● AVAILABLE DATA
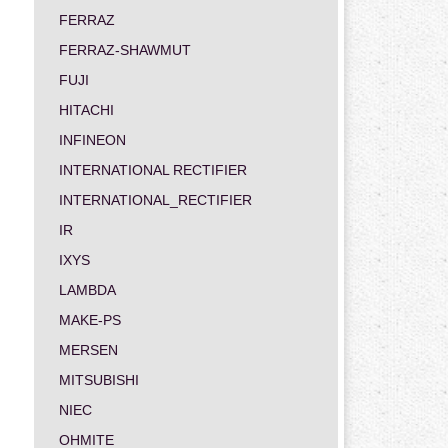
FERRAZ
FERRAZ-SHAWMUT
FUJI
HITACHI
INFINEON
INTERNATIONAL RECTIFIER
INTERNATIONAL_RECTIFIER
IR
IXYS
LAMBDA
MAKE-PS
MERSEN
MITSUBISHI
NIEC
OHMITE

* * *

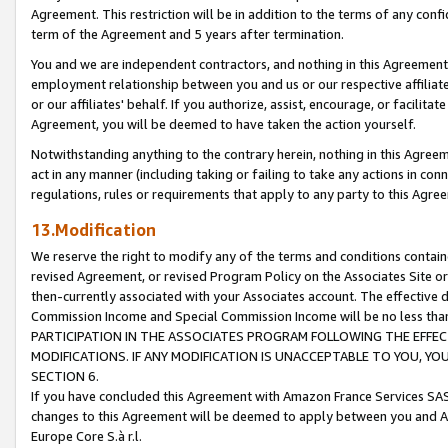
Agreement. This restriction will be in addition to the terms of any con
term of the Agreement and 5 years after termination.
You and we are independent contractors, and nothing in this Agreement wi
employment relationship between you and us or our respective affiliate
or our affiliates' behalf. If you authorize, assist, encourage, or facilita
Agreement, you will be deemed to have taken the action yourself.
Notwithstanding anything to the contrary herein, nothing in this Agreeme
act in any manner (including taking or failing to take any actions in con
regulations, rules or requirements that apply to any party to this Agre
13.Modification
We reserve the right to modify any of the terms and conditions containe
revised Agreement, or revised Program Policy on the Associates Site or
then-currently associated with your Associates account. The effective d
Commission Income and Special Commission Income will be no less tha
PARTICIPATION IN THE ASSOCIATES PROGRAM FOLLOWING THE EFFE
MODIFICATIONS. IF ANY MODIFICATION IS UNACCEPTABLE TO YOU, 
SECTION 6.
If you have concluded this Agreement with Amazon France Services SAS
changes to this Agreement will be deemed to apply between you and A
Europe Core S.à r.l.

● YOUR ASSIGNMENT
How many lines in the items above contain the word "have"? Reply with the number alone.

● EXERCISE RESPONSE
2